Édouard Philippe annonce les retraites par capitalisation et que les Français vont travailler plus longtemps
Invité du 20 heures de France 2, Édouard Philippe a confirmé qu'il proposerait de repousser l'âge légal de départ à la retraite à 67 ans s'il était élu. L'ancien Premier ministre défend également un développement de la retraite par capitalisation, qu'il juge indispensable face au vieillissement de la population.
Publié par Harrison du Bus
Résumé de l'article
Édouard Philippe assume une réforme des retraites plus ambitieuse encore que celle d'Emmanuel Macron. Le président d'Horizons plaide pour un départ à 67 ans, un développement de la capitalisation et une hausse du taux d'emploi.
Édouard Philippe franchit un nouveau cap dans le débat sur les retraites. Invité du journal de 20 heures de France 2, l'ancien Premier ministre a confirmé qu'il proposerait, s'il accède à l'Élysée, de repousser progressivement l'âge de départ à la retraite à 67 ans, estimant que la France ne pourra pas échapper à une nouvelle réforme face au vieillissement de sa population.
« Si nous voulons nous en sortir, nous allons devoir faire comme tous les autres pays d'Europe. Ça veut dire 67 ans », a-t-il déclaré à Léa Salamé.
🔴🗣️ "Nous allons devoir travailler un peu plus longtemps." affirme Édouard Philippe, candidat à l’élection présidentielle, à propos des retraites ? "Notre démographie ne nous permet pas de continuer comme ça." #JT20h pic.twitter.com/t5yvy3R8hd
— Le20h-France Télévisions (@le20hfrancetele) July 7, 2026
« Nous allons devoir travailler un peu plus longtemps »
Pour le président d'Horizons, la question n'est plus idéologique mais démographique. Selon lui, la baisse du nombre d'actifs par rapport au nombre de retraités rend le système actuel de plus en plus difficile à financer. Il estime que la France devra, comme de nombreux pays européens, augmenter la durée d'activité.
« Nous allons devoir travailler un peu plus longtemps », a-t-il affirmé.
L'ancien chef du gouvernement précise toutefois que cette évolution ne devrait pas s'appliquer de manière uniforme à tous les salariés.
Des départs différenciés selon la pénibilité
Édouard Philippe plaide pour une prise en compte plus importante de la nature des métiers exercés.

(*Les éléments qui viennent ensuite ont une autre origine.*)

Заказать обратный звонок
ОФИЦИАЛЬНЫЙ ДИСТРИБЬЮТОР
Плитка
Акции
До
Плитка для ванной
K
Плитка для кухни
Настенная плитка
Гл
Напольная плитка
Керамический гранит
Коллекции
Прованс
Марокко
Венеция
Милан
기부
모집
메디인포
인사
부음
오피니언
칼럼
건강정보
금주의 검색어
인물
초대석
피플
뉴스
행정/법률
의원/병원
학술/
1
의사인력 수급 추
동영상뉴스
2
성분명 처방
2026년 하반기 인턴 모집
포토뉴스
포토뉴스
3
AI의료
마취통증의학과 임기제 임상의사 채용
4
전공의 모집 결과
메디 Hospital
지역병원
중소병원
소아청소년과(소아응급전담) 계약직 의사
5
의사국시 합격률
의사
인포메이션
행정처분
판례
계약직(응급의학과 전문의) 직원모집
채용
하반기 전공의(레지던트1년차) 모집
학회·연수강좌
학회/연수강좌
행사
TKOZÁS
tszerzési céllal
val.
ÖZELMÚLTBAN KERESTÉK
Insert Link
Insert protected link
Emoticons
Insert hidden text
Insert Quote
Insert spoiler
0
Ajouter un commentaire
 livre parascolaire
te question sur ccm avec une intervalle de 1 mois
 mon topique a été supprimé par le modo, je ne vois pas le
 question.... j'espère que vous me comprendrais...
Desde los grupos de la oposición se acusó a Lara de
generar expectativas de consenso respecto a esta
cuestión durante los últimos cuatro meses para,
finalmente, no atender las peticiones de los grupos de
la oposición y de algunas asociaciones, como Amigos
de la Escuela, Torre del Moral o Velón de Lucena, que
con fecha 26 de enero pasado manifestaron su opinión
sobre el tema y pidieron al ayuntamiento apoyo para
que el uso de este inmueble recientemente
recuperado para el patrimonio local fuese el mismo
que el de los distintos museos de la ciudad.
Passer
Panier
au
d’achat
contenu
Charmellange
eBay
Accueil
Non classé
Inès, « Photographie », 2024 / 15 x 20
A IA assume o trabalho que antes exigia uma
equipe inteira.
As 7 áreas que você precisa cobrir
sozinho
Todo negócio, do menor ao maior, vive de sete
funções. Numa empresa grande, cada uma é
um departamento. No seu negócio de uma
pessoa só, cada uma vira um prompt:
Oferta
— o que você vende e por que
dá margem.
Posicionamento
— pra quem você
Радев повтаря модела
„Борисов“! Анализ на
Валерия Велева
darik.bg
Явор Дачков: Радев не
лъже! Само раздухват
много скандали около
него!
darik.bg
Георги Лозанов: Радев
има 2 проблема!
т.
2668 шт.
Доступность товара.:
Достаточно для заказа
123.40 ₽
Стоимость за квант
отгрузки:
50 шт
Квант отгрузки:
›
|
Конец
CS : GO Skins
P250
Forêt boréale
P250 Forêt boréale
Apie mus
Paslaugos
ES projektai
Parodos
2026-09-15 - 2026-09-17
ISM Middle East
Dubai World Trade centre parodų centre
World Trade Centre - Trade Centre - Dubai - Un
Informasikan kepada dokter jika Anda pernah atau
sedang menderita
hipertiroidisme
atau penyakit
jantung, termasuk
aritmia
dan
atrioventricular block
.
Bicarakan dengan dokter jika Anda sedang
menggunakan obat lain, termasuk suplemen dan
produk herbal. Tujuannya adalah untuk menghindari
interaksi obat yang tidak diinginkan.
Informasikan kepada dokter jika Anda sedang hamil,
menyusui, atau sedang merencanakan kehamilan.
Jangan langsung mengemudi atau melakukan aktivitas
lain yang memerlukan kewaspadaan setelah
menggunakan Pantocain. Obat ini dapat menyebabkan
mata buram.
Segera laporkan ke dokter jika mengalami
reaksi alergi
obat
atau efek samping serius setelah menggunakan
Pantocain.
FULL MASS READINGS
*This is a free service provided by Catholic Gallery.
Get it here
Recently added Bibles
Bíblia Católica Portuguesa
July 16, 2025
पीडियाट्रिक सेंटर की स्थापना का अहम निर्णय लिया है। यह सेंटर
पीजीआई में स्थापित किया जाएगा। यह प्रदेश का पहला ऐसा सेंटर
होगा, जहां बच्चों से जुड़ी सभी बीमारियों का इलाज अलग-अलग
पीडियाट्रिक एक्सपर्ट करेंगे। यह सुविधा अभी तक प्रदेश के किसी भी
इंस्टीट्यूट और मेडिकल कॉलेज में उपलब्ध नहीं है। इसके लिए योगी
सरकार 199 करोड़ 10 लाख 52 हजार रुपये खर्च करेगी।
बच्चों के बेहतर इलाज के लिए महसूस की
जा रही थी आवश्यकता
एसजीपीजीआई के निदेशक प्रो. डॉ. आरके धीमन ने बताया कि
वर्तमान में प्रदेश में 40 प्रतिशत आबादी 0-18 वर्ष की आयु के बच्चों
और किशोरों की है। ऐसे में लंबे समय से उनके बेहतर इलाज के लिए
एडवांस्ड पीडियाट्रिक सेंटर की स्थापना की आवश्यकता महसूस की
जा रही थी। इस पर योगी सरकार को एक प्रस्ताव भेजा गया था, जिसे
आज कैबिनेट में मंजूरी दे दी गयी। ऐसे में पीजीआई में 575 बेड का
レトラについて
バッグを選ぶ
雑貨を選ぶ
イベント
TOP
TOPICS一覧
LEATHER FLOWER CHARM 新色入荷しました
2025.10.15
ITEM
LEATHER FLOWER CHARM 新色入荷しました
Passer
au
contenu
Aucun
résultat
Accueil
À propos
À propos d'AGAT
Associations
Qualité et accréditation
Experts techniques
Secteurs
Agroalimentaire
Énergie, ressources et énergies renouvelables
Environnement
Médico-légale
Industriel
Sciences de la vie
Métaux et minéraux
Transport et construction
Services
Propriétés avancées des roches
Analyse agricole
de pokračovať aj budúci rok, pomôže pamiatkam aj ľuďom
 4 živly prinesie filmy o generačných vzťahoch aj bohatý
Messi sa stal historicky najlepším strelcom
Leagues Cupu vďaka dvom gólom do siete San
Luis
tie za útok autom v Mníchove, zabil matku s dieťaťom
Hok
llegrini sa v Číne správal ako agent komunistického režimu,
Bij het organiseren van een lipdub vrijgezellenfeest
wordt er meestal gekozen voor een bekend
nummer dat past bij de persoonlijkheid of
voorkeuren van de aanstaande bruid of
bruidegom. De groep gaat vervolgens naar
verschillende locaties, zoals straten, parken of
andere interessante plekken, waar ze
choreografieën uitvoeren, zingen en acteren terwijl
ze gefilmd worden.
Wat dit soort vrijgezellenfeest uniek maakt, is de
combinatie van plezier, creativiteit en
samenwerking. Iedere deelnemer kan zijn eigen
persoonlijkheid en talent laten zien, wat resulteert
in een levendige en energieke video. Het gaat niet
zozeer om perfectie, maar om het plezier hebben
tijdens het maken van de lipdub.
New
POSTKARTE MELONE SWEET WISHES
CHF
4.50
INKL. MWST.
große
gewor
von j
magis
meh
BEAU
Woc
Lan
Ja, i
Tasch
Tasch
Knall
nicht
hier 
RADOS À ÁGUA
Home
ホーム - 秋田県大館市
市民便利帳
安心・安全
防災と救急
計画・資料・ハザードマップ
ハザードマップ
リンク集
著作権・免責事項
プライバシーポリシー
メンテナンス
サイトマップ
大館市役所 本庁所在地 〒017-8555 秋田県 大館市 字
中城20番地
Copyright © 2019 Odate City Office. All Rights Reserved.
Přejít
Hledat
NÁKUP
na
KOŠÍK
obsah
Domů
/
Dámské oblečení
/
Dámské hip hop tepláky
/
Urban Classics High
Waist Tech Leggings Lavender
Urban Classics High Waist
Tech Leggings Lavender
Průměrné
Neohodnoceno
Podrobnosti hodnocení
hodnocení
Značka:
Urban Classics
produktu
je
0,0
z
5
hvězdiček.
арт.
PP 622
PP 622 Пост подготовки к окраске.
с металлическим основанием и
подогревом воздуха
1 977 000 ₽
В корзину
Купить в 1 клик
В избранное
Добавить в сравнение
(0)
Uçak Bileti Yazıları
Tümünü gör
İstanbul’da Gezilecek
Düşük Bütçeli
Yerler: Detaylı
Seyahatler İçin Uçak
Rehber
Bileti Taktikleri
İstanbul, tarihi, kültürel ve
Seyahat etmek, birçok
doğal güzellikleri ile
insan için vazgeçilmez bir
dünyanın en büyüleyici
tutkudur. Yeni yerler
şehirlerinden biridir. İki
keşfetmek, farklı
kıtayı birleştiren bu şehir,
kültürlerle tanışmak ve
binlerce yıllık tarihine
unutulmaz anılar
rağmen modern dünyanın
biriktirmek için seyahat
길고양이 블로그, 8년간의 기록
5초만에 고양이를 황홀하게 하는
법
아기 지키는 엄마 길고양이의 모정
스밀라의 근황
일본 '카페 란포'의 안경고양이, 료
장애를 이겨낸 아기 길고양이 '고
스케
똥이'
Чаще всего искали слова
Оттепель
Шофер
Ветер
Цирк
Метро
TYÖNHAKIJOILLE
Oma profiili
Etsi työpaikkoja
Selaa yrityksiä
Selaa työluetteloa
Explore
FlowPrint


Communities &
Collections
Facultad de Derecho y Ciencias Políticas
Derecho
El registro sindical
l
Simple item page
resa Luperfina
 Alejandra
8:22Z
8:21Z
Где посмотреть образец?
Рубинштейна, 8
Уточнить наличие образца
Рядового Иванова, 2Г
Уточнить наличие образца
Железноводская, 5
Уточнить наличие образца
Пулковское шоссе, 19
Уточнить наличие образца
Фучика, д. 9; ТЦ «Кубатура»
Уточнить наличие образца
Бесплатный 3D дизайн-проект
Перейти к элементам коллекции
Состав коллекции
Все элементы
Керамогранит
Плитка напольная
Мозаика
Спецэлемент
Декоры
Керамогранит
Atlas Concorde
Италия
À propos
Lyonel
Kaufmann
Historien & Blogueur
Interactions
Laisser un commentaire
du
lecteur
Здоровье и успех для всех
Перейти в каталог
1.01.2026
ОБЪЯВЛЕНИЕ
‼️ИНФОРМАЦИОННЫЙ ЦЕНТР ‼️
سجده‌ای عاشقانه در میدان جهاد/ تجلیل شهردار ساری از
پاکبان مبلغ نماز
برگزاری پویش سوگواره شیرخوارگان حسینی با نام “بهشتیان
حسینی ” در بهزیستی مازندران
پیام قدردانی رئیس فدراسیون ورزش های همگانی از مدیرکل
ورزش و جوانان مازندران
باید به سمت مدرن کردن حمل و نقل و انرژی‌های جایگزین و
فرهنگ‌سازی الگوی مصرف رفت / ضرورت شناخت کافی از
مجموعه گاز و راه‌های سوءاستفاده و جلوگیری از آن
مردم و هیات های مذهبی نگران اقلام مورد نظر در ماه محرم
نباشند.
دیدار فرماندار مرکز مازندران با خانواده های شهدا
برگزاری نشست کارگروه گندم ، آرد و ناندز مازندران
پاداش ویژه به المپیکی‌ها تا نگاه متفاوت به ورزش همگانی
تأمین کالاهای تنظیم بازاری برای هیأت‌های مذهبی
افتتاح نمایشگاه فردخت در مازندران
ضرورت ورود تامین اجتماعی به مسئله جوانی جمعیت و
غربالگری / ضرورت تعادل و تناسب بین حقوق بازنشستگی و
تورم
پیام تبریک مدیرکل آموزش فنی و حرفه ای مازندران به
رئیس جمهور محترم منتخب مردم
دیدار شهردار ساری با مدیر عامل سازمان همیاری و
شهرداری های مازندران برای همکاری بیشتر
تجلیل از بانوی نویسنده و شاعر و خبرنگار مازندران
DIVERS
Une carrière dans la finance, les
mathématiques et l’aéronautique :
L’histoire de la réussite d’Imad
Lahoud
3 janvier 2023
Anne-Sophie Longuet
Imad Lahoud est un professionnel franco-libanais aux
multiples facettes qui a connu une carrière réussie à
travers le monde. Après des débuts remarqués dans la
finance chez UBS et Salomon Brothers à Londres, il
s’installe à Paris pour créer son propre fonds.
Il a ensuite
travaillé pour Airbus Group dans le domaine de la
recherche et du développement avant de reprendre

Il oppose notamment les professions essentiellement intellectuelles aux métiers physiquement exigeants.
« Ce n'est pas la même chose d'être ici dans ce studio que de poser des filets toute la journée en Bretagne dans un métier infiniment plus difficile », a-t-il expliqué.
Selon lui, il est possible de construire un système plus équitable permettant des départs différents selon la pénibilité réelle du travail.
L'ancien Premier ministre a également indiqué qu'il appliquerait cette règle à lui-même. « Moi, par exemple, je partirai à 67 ans », a-t-il assuré.
Un système de retraite reposant aussi sur la capitalisation
L'autre évolution majeure proposée par Édouard Philippe concerne le financement même des retraites. En complément du système actuel par répartition, il souhaite instaurer un véritable dispositif de capitalisation.
« Nous allons mettre en place d'un système de capitalisation qui permettra à tous les Français de bénéficier de la valorisation du capital », a-t-il déclaré.
L'objectif serait de permettre aux actifs de constituer progressivement une épargne investie sur les marchés financiers afin de compléter leur pension de retraite, à l'image de mécanismes déjà largement développés dans plusieurs pays européens.
Une réponse au défi démographique
Pour Édouard Philippe, ces réformes découlent d'une réalité que la France ne peut plus ignorer. « Notre démographie ne nous permet pas de continuer comme ça », a-t-il résumé.
Au-delà du report de l'âge de départ, il estime que le pays devra également augmenter son taux d'emploi, aussi bien chez les jeunes que chez les seniors.
Avec cette prise de position, Édouard Philippe assume une ligne plus réformatrice encore que celle portée par Emmanuel Macron lors de la réforme relevant progressivement l'âge légal à 64 ans. À moins d'un an de l'élection présidentielle, il fait du financement des retraites l'un des axes centraux de son projet économique, en défendant à la fois un allongement de la durée de travail et une place accrue de la capitalisation dans le système français.